**TASK ITEM**
In how many lines of the records does the string "signed" appear? State only the number.

**EXTRACTED DATA**

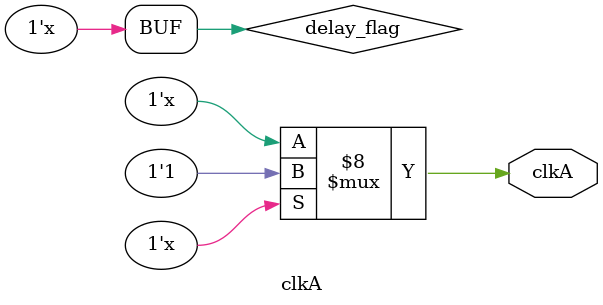
<source format=v>
`timescale 1ns / 10ps


module clkA(


	output reg clkA

);

reg delay_flag = 0;
parameter delay_time = 2;
parameter clkA_period = 46;

initial clkA = 0;
	
always  
begin
 	if (!delay_flag) 
 	begin
 		
 		#delay_time;
 		delay_flag = ~delay_flag;
 		clkA = 1;
 		
 	end

 	else 
 	begin
 		
 		#(clkA_period/2)clkA = ~clkA;

 	end
 end 

endmodule

</source>
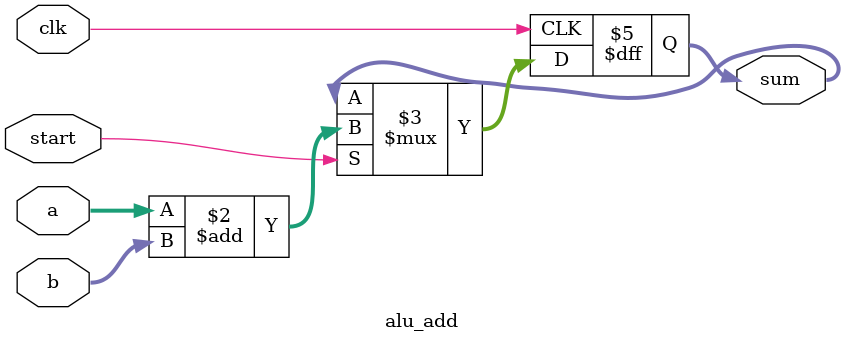
<source format=v>
`timescale 1ns/1ps

module alu_add(
    input clk, 
    input signed [7:0] a, b, 
    input start, 
    output reg signed [15:0] sum
);
    always @(posedge clk) begin
        if (start)
            sum <= a + b;
    end
endmodule
</source>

**WRITTEN REPLY**
2